Methods: Cumulative observed survival rates were calculated and compared among 95,283 patients with histologically confirmed lung cancer (diagnosed from 1983 to 1992 and followed through 1995) by the life-table method using population-based tumor registries participating in the Surveillance, Epidemiology, and End Results (SEER) Program of the National Cancer Institute. On the basis of the cumulative survival estimates, we derived the probability of death in the next year, conditioned on having already survived to the start of the year (annual hazards), and the probability of survival conditioned on having already survived ≥ 1 year (conditional survival). These rates were reported according to histologic subtype, stage, and age groups.

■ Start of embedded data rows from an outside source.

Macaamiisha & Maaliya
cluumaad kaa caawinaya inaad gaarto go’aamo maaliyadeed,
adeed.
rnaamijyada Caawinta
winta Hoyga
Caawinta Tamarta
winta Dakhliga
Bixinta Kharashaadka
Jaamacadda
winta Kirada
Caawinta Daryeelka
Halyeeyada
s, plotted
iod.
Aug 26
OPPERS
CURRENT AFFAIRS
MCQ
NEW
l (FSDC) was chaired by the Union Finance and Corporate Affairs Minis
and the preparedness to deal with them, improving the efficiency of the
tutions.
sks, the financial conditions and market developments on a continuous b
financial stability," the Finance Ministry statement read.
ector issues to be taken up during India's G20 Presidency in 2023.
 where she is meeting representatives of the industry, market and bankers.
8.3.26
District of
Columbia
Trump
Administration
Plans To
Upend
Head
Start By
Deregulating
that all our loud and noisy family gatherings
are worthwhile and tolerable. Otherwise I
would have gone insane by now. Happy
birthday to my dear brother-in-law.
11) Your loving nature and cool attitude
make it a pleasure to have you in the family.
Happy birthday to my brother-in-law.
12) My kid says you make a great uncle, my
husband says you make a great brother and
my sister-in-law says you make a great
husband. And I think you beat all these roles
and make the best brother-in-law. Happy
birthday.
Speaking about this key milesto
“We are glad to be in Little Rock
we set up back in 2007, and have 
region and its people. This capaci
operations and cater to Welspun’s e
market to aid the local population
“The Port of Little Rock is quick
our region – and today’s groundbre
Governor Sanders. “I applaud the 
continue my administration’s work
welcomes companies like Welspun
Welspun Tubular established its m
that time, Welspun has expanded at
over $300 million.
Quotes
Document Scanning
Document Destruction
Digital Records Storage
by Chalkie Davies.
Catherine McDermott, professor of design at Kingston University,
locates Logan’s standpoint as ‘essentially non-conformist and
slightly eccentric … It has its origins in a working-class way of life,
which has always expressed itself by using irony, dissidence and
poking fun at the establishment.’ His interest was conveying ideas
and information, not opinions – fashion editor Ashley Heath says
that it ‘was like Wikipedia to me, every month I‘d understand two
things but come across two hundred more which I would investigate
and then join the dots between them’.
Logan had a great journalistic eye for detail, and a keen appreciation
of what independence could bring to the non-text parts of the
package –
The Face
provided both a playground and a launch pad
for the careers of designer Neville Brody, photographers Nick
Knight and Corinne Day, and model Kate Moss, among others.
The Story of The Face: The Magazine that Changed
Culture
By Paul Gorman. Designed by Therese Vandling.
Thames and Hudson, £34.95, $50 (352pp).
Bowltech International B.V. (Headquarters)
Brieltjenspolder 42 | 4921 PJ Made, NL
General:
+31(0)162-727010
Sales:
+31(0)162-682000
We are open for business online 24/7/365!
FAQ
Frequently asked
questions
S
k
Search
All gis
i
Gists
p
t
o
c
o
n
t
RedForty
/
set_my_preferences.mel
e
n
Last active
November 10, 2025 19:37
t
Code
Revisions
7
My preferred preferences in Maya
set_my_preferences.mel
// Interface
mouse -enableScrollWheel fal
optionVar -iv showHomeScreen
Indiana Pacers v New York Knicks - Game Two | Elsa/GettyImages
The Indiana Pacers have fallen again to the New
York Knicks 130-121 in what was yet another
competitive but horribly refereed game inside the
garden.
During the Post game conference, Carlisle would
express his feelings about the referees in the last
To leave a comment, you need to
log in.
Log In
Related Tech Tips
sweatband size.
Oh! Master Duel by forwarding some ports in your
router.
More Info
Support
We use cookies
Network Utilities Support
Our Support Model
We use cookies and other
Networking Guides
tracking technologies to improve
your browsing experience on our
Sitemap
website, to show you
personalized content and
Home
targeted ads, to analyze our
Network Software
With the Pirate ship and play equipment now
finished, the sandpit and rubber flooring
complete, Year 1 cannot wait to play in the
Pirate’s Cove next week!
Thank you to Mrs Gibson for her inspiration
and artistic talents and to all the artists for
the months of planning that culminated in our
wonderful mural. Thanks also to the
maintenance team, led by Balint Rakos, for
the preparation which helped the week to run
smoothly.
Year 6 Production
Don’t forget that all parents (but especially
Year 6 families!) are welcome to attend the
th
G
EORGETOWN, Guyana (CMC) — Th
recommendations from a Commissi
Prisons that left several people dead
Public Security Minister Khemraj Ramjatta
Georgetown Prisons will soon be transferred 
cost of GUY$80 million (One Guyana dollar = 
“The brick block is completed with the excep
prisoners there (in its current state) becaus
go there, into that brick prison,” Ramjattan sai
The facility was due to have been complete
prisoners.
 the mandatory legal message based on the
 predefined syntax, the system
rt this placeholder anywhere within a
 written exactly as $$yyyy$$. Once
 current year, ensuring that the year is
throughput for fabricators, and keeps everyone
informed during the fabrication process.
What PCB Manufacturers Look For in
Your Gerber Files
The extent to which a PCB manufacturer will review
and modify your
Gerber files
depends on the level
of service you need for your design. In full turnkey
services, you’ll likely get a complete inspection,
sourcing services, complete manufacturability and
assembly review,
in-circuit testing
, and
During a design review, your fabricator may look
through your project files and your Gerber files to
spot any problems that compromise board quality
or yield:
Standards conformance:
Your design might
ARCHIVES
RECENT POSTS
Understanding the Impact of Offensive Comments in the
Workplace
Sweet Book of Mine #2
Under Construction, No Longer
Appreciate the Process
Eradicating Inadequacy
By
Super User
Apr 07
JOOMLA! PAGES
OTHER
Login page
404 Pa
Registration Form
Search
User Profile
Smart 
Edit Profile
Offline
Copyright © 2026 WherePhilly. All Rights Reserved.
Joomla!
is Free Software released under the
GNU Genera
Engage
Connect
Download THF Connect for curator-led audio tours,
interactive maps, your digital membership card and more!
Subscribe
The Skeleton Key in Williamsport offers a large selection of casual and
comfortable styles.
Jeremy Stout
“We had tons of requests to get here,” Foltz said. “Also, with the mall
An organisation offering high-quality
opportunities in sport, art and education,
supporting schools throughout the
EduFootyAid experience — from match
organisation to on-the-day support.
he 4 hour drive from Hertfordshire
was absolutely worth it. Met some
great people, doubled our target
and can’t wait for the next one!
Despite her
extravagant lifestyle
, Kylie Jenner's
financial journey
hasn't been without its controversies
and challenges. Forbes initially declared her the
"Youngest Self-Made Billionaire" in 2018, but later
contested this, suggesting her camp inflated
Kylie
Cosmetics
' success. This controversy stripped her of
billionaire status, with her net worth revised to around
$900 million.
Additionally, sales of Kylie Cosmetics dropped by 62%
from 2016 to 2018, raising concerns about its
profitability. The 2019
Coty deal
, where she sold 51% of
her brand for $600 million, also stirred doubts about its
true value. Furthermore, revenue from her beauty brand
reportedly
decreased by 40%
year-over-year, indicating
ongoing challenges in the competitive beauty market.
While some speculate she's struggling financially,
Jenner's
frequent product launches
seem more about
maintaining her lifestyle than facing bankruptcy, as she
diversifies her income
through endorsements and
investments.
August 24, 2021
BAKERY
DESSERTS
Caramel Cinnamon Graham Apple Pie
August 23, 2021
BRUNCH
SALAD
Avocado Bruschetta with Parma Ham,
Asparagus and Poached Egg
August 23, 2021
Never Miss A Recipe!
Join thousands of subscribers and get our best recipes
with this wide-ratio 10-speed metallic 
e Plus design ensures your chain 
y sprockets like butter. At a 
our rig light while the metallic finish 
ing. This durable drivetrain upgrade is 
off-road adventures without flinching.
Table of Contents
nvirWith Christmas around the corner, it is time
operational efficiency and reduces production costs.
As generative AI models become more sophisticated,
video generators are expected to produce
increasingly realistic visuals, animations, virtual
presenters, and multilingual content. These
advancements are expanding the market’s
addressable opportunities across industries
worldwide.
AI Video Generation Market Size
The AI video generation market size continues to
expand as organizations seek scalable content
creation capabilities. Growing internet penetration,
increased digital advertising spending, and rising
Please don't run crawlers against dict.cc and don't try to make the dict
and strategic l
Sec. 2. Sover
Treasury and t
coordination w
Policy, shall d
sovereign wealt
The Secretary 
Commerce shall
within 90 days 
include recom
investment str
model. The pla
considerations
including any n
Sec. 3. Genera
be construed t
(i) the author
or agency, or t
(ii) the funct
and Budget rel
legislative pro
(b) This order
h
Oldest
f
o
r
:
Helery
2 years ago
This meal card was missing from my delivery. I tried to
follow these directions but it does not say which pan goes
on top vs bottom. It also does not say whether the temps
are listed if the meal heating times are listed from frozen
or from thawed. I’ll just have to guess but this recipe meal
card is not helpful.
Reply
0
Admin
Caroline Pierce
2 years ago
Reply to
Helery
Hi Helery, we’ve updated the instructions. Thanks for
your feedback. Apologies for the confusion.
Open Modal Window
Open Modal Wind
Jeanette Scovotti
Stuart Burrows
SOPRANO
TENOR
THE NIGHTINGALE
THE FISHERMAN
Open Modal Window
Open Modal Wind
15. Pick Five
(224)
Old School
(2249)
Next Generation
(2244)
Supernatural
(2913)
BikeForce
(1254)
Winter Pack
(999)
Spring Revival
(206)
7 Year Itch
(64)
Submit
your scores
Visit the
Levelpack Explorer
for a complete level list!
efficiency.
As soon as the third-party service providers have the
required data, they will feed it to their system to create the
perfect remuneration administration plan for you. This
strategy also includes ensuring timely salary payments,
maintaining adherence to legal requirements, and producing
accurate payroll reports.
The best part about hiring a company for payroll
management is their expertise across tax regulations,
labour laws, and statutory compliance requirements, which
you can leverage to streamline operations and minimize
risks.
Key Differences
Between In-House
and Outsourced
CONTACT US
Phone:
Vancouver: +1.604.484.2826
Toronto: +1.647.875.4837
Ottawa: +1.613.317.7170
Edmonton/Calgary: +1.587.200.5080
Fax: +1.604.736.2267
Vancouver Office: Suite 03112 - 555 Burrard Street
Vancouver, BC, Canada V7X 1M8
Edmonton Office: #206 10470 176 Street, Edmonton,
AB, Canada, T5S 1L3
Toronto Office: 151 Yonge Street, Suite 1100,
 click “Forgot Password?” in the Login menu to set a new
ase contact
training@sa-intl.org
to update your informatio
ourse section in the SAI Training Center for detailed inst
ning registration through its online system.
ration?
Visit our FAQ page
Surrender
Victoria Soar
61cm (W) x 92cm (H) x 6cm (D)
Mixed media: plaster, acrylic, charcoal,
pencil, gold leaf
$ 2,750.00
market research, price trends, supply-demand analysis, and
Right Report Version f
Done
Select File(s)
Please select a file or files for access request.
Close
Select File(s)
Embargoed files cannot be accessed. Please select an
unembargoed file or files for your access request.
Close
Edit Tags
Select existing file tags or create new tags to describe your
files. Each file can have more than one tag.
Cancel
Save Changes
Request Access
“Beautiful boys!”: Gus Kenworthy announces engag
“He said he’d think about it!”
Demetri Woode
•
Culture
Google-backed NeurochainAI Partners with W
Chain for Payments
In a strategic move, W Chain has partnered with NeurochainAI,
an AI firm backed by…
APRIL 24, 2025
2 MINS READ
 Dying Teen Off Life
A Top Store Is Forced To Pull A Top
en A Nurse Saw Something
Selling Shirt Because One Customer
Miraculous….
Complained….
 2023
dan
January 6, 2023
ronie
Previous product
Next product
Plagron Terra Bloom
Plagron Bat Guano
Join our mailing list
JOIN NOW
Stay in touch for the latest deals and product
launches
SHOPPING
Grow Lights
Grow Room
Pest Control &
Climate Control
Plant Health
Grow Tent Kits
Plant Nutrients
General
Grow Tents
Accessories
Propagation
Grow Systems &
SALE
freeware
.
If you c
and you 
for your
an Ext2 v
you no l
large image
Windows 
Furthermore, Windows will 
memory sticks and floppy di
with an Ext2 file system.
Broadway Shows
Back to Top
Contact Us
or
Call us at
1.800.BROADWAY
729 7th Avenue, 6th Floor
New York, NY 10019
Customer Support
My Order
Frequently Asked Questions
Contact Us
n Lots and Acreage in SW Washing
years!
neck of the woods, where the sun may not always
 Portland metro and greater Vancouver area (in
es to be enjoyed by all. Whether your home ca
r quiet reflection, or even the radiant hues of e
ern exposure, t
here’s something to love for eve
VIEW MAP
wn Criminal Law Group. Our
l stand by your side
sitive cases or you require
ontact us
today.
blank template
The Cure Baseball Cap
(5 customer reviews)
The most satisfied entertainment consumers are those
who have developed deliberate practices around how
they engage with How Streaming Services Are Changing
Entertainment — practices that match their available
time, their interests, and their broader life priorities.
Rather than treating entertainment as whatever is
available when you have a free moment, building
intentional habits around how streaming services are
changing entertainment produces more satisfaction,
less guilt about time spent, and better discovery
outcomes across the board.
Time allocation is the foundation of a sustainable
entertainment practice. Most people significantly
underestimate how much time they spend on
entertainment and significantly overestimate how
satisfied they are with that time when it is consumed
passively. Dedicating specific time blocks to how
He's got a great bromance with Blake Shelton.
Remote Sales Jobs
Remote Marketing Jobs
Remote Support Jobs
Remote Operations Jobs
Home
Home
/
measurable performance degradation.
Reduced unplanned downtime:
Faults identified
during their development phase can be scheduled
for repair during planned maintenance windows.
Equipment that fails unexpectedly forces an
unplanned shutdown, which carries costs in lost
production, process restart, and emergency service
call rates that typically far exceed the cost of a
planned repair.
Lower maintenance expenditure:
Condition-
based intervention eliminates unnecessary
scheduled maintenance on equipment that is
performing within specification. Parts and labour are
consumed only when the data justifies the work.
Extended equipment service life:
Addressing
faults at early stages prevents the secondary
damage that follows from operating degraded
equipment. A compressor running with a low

Results: At the time of diagnosis, annual hazard rates differ greatly among histologic subtypes. However, by 5 years after diagnosis, the rates become similar. Bronchioloalveolar carcinoma displays the lowest annual hazards and small-cell carcinoma displays the highest annual hazards. Stage-age subcategories within histologic subtypes continue to show large differences in annual hazard rates. Five-year conditional survival probabilities are also reported, providing survival information that is consistent to that obtained from the annual hazards.

Conclusions: One- and 5-year prognosis for lung cancer patients is influenced by years already survived and histology, stage, and age at diagnosis. Annual hazards and conditional survival provides useful and more relevant information than conventional survival estimates for patients and their physicians. These statistics can be directly obtained from cumulative survival estimates and should be more widely reported.